Just 3 ½ years since its highly scrutinized initial public offering, Facebook is creeping toward a $300 billion valuation. The social media giant languished below its IPO price of $38 per share for more than a year, but has since enjoyed a fast and furious climb toward an elite club.
The stock was trading around $103 on Tuesday, giving Facebook a market cap of $290 billion, hot on the heels of Amazon with a market cap of $293 billion. The only larger tech companies are Microsoft, which has a market cap of $432 billion, Alphabet with a market cap of $507 billion and Apple, which is valued at $687 billion.

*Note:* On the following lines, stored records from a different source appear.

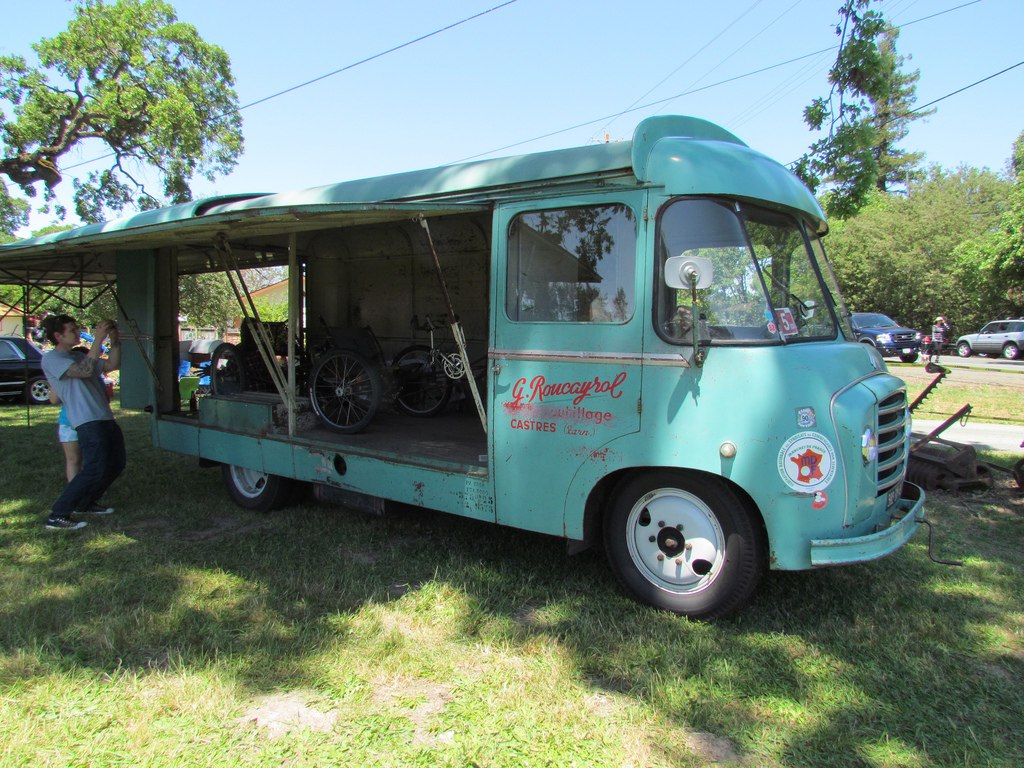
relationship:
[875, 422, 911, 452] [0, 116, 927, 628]
slat on truck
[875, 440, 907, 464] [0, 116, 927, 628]
slat on truck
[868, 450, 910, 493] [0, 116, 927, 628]
slat on truck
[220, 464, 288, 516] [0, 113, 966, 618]
wheel belongs to truck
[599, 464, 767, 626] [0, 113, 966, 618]
wheel belongs to truck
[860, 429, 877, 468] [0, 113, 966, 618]
headlight belongs to truck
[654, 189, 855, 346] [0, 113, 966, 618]
windshield belongs to truck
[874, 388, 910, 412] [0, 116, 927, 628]
slat on truck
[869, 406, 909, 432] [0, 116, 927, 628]
slat on truck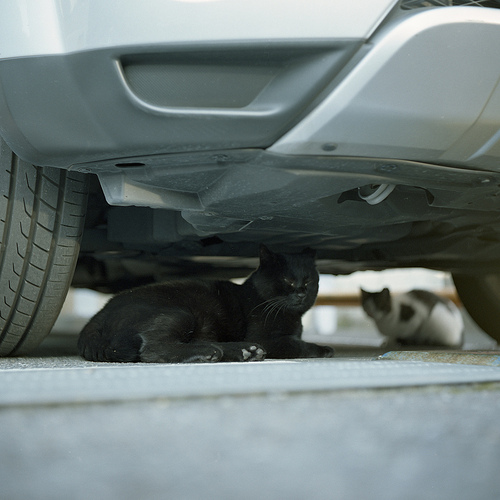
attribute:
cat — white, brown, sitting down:
[344, 268, 463, 354]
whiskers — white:
[252, 293, 290, 325]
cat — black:
[71, 241, 336, 360]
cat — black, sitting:
[49, 237, 338, 367]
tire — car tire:
[1, 150, 76, 356]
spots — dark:
[397, 307, 422, 324]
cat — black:
[71, 212, 350, 372]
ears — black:
[248, 226, 325, 283]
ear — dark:
[253, 240, 273, 262]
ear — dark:
[297, 245, 321, 262]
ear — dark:
[358, 286, 370, 298]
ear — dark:
[380, 285, 392, 298]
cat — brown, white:
[354, 283, 472, 355]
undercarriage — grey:
[113, 160, 482, 255]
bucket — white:
[315, 305, 345, 345]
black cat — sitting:
[78, 239, 333, 359]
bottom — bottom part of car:
[119, 148, 496, 265]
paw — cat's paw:
[234, 338, 269, 361]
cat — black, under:
[69, 250, 325, 365]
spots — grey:
[393, 304, 420, 326]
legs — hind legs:
[144, 332, 336, 368]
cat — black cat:
[66, 233, 343, 361]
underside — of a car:
[82, 160, 499, 243]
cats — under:
[61, 227, 481, 380]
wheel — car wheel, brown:
[2, 146, 96, 341]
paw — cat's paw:
[239, 342, 266, 362]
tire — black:
[0, 139, 90, 357]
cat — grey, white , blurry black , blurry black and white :
[358, 285, 465, 350]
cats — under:
[69, 233, 473, 365]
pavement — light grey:
[2, 284, 493, 498]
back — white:
[386, 277, 459, 364]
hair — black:
[73, 236, 390, 386]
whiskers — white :
[243, 290, 303, 335]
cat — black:
[49, 197, 331, 388]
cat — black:
[74, 220, 352, 420]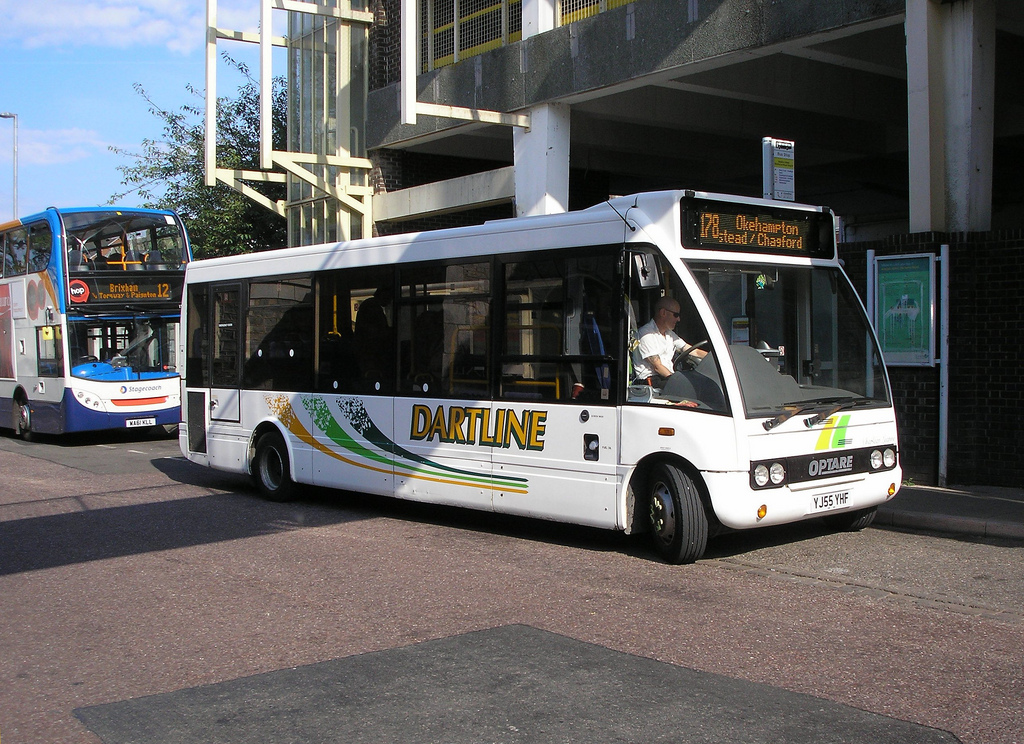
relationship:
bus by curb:
[163, 179, 915, 560] [875, 467, 1019, 553]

Investors are so bullish on Facebook's prospects that the company's stock is trading at almost 20 times revenue — a price-to-sales multiple far above competitors like Apple, Amazon or Alphabet.
The company reports third-quarter 2015 results on Wednesday after the closing bell, and analysts expect revenue of $4.37 billion, up 36 percent year over year, and EPS of 52 cents, up from 43 cents per share a year earlier, according to Thomson Reuters.
"Facebook remains a powerhouse of growth and operating efficiency for investors, and is becoming increasingly important for more and more advertisers as one of online advertising's two hegemonic powers," wrote Pivotal Research analyst Brian Wieser in a note on Oct. 15. The other dominant force Wieser is referring to is, of course, Alphabet's Google.